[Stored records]
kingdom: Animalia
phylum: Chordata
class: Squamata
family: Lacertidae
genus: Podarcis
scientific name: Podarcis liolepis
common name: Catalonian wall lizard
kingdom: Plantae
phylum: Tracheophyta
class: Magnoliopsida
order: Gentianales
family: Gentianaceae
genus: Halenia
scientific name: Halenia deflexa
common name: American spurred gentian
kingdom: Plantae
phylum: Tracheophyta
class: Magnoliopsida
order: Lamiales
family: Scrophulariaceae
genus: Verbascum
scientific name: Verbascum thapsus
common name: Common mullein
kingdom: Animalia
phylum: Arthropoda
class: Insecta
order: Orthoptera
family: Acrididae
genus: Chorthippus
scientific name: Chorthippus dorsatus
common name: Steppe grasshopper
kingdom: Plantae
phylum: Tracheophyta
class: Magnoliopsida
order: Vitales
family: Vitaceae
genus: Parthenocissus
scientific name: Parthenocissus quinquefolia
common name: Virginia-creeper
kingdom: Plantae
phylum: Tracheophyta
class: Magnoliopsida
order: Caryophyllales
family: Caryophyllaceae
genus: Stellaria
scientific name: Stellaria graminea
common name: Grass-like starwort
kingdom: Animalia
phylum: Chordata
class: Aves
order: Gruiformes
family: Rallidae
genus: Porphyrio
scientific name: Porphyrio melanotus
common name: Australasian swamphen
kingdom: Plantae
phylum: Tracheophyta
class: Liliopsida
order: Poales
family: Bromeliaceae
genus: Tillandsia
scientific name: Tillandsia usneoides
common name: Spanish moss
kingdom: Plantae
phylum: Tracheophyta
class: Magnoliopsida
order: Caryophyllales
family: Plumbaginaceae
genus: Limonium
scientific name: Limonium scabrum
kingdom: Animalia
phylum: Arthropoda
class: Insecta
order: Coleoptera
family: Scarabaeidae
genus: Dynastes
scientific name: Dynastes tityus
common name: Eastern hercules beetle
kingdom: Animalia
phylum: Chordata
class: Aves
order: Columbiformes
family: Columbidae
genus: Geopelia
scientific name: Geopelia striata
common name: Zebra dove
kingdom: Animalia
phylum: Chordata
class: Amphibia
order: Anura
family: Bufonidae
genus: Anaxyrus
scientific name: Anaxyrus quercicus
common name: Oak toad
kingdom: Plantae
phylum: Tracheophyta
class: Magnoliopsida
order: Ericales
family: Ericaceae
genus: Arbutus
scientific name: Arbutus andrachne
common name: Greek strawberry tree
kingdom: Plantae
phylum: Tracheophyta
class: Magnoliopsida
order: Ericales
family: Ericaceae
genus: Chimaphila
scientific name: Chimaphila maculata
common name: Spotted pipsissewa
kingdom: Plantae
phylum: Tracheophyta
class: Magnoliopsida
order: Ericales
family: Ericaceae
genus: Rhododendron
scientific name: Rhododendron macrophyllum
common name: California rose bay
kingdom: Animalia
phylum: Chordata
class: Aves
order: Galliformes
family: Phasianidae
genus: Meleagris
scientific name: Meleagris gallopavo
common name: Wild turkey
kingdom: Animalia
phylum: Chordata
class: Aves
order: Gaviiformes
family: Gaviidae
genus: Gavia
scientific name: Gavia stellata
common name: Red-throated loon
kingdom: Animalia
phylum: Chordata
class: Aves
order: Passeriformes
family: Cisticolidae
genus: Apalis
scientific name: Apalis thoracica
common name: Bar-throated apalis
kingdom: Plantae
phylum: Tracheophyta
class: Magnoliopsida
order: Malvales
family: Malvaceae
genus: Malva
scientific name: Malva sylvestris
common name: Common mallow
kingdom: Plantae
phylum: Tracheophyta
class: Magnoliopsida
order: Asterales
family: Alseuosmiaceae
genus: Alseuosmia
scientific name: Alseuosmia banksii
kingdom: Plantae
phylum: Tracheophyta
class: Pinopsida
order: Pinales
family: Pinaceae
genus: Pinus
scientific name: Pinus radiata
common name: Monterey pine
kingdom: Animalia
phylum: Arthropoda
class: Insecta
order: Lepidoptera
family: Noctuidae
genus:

* **WHAT NEEDS TO BE DONE**
Output every line of the material above verbatim, in its original order.

* **REPLY TO THE TASK**
kingdom: Animalia
phylum: Chordata
class: Squamata
family: Lacertidae
genus: Podarcis
scientific name: Podarcis liolepis
common name: Catalonian wall lizard
kingdom: Plantae
phylum: Tracheophyta
class: Magnoliopsida
order: Gentianales
family: Gentianaceae
genus: Halenia
scientific name: Halenia deflexa
common name: American spurred gentian
kingdom: Plantae
phylum: Tracheophyta
class: Magnoliopsida
order: Lamiales
family: Scrophulariaceae
genus: Verbascum
scientific name: Verbascum thapsus
common name: Common mullein
kingdom: Animalia
phylum: Arthropoda
class: Insecta
order: Orthoptera
family: Acrididae
genus: Chorthippus
scientific name: Chorthippus dorsatus
common name: Steppe grasshopper
kingdom: Plantae
phylum: Tracheophyta
class: Magnoliopsida
order: Vitales
family: Vitaceae
genus: Parthenocissus
scientific name: Parthenocissus quinquefolia
common name: Virginia-creeper
kingdom: Plantae
phylum: Tracheophyta
class: Magnoliopsida
order: Caryophyllales
family: Caryophyllaceae
genus: Stellaria
scientific name: Stellaria graminea
common name: Grass-like starwort
kingdom: Animalia
phylum: Chordata
class: Aves
order: Gruiformes
family: Rallidae
genus: Porphyrio
scientific name: Porphyrio melanotus
common name: Australasian swamphen
kingdom: Plantae
phylum: Tracheophyta
class: Liliopsida
order: Poales
family: Bromeliaceae
genus: Tillandsia
scientific name: Tillandsia usneoides
common name: Spanish moss
kingdom: Plantae
phylum: Tracheophyta
class: Magnoliopsida
order: Caryophyllales
family: Plumbaginaceae
genus: Limonium
scientific name: Limonium scabrum
kingdom: Animalia
phylum: Arthropoda
class: Insecta
order: Coleoptera
family: Scarabaeidae
genus: Dynastes
scientific name: Dynastes tityus
common name: Eastern hercules beetle
kingdom: Animalia
phylum: Chordata
class: Aves
order: Columbiformes
family: Columbidae
genus: Geopelia
scientific name: Geopelia striata
common name: Zebra dove
kingdom: Animalia
phylum: Chordata
class: Amphibia
order: Anura
family: Bufonidae
genus: Anaxyrus
scientific name: Anaxyrus quercicus
common name: Oak toad
kingdom: Plantae
phylum: Tracheophyta
class: Magnoliopsida
order: Ericales
family: Ericaceae
genus: Arbutus
scientific name: Arbutus andrachne
common name: Greek strawberry tree
kingdom: Plantae
phylum: Tracheophyta
class: Magnoliopsida
order: Ericales
family: Ericaceae
genus: Chimaphila
scientific name: Chimaphila maculata
common name: Spotted pipsissewa
kingdom: Plantae
phylum: Tracheophyta
class: Magnoliopsida
order: Ericales
family: Ericaceae
genus: Rhododendron
scientific name: Rhododendron macrophyllum
common name: California rose bay
kingdom: Animalia
phylum: Chordata
class: Aves
order: Galliformes
family: Phasianidae
genus: Meleagris
scientific name: Meleagris gallopavo
common name: Wild turkey
kingdom: Animalia
phylum: Chordata
class: Aves
order: Gaviiformes
family: Gaviidae
genus: Gavia
scientific name: Gavia stellata
common name: Red-throated loon
kingdom: Animalia
phylum: Chordata
class: Aves
order: Passeriformes
family: Cisticolidae
genus: Apalis
scientific name: Apalis thoracica
common name: Bar-throated apalis
kingdom: Plantae
phylum: Tracheophyta
class: Magnoliopsida
order: Malvales
family: Malvaceae
genus: Malva
scientific name: Malva sylvestris
common name: Common mallow
kingdom: Plantae
phylum: Tracheophyta
class: Magnoliopsida
order: Asterales
family: Alseuosmiaceae
genus: Alseuosmia
scientific name: Alseuosmia banksii
kingdom: Plantae
phylum: Tracheophyta
class: Pinopsida
order: Pinales
family: Pinaceae
genus: Pinus
scientific name: Pinus radiata
common name: Monterey pine
kingdom: Animalia
phylum: Arthropoda
class: Insecta
order: Lepidoptera
family: Noctuidae
genus:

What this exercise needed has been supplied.